Enterovirial Infections

Enterovirus infections are very common in infants and children. They are RNA viruses that belong to the picornaviridae family and include the coxackieviruses, echoviuses, and polioviruses.  

Epidemiology and Pathogenesis

  • Enteroviruses are often called "summer viruses," because they are more common between May and October
  • Most cases affect children under 5 years old. 
  • Infections are more common in lower socio-economic groups. 
  • Humans are the only hosts, and transmission is usually via the fecal-oral route. Neonates can become infected during birth or via an infected clinician. 
  • The incubation period is 3-6 days. 
  • The virus enters the body via the oral or respiratory route. It then replicates in the lymph nodes of the GI or respiratory system. An initial minor viremia results in spread to additional sites that can include the heart, liver, skin and CNS. 
  • Antibodies to the virus develop, the viremia ends, and the patient improves clinically. 
  • Viral shedding can occur for many weeks after infection. 
  • Of note, different members of a single family may manifest different symptoms from infection with the same virus.

Clinical Manifestations

  • Most patients only develop a mild illness and and recover completely, but some patients have more serious disease. 
  • In general, enteroviruses cause febrile illnesses, which are often accompanied by a viral exanthem, vomiting, diarrhea, and malaise. 
  • There are some more serious manifestations of disease, some of which are known to be caused by specific enterovirus types:  
  • Hand, Foot and Mouth Syndrome: Vesicular lesions develop on the bucchal mucosa and tongue. Small, tender cutaneous lesions also develop on the palms, soles, buttocks (and occasionally genitals). The incubation period is 3-5 days, and the infection usually resolves within 2-3 days without complications. Hand, food and mouth disease is often caused by the Coxsackie A group of viruses, but can be caused by other enteroviruses as well. This illness is moderately contagious, and virus can be shed for weeks after symptoms resolve. Children should be excluded from school during the first few days of the illness, but this will not disrupt transmission entirely. 
  • Herpangina: Herpangina is also caused by coxsackie A. This is characterized by vesicles on the tonsils and soft palate, and frequently occurs in children between 3 and 10 years old. Patients have sore throat, fever, and difficulty swallowing. 
  • Myopericarditis: Enteroviruses often infect the myocardium as well as the epicardium. Commonly caused by coxsackie B, these infections may be without symptoms or fulminant and result in heart failure. 
  • Pleurodynia: Pleurodynia is typified by the abrupt onset of chest and abdominal pain and spasms. Commonly caused by coxsackie A and echoviruses, this is more common in teens and adults. Most people have symptoms for 4-6 days. 
  • Aseptic meningitis: Non-polio enteroviruses are the most commonly identified causes of aseptic meningitis (commonly coxsackie B and echoviruses).

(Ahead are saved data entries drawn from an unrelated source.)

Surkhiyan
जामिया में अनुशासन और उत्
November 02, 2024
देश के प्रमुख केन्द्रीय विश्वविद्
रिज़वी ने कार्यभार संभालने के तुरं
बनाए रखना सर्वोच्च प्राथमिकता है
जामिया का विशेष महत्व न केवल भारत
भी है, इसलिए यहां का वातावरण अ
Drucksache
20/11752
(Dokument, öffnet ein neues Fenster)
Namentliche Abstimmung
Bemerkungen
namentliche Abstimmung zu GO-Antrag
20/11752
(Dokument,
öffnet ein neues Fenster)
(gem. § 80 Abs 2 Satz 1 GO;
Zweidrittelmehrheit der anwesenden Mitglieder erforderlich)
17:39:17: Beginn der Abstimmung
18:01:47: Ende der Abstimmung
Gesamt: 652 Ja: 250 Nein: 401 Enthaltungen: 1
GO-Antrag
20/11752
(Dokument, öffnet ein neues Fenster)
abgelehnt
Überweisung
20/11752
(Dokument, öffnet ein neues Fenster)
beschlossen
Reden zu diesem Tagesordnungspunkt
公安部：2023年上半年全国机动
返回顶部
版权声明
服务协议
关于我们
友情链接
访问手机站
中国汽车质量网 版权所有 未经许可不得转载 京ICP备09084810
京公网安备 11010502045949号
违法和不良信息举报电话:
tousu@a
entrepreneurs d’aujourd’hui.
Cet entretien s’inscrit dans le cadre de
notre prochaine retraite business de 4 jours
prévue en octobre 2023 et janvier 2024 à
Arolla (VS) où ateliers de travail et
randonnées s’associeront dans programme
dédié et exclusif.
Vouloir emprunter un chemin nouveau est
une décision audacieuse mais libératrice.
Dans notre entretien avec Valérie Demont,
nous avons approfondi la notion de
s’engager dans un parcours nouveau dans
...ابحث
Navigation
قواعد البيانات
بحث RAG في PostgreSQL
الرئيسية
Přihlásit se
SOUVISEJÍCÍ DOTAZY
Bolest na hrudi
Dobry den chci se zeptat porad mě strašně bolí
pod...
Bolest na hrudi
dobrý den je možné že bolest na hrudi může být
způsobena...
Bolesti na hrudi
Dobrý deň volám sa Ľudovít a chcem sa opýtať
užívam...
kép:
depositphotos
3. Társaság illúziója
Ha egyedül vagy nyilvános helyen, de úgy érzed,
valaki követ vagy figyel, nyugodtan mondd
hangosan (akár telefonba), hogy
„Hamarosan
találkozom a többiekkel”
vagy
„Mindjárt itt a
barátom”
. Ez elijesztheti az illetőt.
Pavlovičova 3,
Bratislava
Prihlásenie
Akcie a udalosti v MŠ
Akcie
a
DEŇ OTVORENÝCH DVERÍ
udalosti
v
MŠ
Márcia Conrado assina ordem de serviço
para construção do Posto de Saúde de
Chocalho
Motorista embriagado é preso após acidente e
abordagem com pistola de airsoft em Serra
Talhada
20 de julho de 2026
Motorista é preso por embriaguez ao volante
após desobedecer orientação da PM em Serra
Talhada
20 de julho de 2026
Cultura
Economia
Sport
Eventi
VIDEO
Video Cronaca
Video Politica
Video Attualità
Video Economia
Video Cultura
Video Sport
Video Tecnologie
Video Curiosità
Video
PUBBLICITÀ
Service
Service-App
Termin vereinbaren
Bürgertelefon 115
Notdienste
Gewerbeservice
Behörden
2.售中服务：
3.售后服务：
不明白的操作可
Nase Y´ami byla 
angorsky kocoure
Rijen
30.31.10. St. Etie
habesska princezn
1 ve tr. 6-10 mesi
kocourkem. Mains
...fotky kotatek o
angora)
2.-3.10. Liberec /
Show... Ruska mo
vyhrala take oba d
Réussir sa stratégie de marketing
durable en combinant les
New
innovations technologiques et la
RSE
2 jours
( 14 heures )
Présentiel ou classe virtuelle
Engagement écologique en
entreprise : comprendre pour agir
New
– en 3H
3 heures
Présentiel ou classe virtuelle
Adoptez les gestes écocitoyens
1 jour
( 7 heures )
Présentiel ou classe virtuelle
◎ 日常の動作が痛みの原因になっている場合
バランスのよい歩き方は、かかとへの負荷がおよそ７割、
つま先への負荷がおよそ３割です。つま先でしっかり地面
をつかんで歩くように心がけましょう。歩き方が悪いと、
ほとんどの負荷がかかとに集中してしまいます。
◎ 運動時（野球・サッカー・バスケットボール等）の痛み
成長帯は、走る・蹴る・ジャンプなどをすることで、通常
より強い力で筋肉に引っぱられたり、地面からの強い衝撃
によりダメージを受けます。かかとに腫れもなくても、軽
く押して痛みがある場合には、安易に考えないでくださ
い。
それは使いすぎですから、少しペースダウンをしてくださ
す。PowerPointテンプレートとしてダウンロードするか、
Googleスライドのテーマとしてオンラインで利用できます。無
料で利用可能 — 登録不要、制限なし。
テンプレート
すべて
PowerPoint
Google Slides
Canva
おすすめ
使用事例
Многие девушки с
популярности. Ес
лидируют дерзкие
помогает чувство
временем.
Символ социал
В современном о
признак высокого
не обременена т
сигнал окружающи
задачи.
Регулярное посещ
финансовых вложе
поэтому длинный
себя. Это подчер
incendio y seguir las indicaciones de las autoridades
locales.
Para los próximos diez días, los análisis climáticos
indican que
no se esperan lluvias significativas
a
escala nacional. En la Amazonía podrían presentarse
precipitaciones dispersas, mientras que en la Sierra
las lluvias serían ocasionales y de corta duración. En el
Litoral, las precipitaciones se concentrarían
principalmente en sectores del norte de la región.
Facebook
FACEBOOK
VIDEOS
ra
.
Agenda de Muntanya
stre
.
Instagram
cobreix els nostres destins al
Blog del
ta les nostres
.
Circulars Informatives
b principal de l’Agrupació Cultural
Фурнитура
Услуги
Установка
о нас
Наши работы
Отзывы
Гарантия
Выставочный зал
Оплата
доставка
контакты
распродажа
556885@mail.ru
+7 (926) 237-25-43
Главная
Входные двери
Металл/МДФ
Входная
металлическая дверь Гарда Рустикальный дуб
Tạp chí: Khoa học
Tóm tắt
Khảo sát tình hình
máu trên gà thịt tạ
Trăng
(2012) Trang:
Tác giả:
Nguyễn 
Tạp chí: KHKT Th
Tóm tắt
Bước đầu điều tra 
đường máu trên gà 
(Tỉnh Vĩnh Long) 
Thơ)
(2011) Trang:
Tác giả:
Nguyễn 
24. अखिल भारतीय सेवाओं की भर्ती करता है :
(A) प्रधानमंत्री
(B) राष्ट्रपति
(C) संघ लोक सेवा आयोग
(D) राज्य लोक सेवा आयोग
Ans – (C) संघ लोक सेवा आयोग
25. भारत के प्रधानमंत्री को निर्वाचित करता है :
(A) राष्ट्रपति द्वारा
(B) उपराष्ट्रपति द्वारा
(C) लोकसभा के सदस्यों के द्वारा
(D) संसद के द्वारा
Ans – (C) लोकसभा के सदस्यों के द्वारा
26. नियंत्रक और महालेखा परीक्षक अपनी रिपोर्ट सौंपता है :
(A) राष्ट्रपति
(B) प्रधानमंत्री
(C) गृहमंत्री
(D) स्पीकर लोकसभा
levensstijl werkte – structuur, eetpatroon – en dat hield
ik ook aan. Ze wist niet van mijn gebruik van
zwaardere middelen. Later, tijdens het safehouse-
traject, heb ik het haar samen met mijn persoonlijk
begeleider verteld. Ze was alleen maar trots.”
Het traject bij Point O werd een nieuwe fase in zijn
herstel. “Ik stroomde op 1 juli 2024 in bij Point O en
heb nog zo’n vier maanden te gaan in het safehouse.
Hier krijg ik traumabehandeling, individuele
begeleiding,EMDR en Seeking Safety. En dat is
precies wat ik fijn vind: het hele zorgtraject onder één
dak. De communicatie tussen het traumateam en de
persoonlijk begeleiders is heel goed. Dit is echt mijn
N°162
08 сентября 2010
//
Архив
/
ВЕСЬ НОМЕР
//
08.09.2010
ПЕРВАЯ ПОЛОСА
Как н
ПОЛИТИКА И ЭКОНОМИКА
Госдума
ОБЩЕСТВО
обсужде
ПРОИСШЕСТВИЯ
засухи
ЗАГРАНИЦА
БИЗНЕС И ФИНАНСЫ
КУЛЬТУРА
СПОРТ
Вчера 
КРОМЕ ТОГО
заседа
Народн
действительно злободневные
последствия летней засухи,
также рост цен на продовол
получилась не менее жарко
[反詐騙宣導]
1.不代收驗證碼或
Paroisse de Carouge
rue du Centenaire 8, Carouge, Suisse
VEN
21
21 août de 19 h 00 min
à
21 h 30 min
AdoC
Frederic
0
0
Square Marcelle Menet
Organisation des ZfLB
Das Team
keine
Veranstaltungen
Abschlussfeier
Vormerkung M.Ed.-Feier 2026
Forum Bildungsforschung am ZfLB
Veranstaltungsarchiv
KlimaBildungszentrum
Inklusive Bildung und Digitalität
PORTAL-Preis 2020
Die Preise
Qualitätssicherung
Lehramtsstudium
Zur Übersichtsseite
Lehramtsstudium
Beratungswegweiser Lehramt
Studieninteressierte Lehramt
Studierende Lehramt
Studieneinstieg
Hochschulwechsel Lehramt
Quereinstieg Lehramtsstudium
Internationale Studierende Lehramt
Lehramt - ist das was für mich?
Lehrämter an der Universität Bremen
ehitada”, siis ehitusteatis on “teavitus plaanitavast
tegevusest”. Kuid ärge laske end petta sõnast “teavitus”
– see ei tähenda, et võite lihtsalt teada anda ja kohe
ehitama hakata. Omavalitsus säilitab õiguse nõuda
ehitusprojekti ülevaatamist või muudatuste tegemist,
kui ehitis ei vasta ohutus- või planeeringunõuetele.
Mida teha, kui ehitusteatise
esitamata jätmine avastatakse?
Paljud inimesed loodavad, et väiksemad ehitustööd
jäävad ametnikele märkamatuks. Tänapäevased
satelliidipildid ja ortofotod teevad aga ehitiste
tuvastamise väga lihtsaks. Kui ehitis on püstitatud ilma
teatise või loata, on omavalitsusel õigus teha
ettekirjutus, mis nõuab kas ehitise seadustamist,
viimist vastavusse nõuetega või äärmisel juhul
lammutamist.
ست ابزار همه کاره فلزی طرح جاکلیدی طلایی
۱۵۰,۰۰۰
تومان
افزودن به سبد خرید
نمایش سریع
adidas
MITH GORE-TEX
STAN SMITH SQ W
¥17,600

Meningitis is characterized by headache, vomiting, photophobia, and stiff neck in older children, but is often diagnosed in infants during the work-up for fever without a source. 
  • Neonatal sepsis: Neonates are at a high risk for developing multi-organ failure from infection with coxsackie B types 2-5 and echovirus 11. Clinically, these infections can be difficult to distinguish from bacterial sepsis. Patients may present with CNS, cardiac, pulmonary, and liver disease. Management is supportive. 
  • Polio: Poliovirus infections have been nearly eliminated worldwide due to vaccination. 

Diagnosis

  • Viral Culture: Virus can be cultured from stool, CSF, throat swabs, blood, and tissue. Highest yields come from stool and throat swabs. 
  • PCR: PCR is commonly used to examine CSF. It is fast and reliable. 
  • Serologies: Serologic tests exist, but due to variations in titers and the large number of enterovirus subtypes, these tests are rarely practical. 

Treatment

  • Supportive care is usually the only required treatment. Enteroviral diseases are typically self-limited, but patients may benefit from antipyretics, pain relief, and fluids.
  • IVIG: May have utility in immunocompromised patients with persistent enteroviral infections.  
  • Pleconaril: Pleconaril is an anti-viral that prevents viral uncoating and attachment to host cells. It has been used in clinical trials for enteroviral meningitis and neonatal infections. More research about its efficacy is required at this time. 

References

  1. Caddle, S. Enteroviruses. Pediatrics in Review. 2003;24:358. 
  2. Pasquenelli, L. Enteroviral Infections. Pediatrics in Review. 2006;27:e14. 
  3. Chang l. et al. Neurodevelopment and Cognition in Children with Enterovirus 71 Infection. NEJM. 2007;356:1226. 
  4. Yun W, et al. Enteroviral Meningitis without Pleocytosis in Children.  Archives of Disease of Children. 2012;0:1-5. 
  5. Zaoutis T and Klein JD. Enterovirus Infections. Pediatrics in Review. 1998;19:183.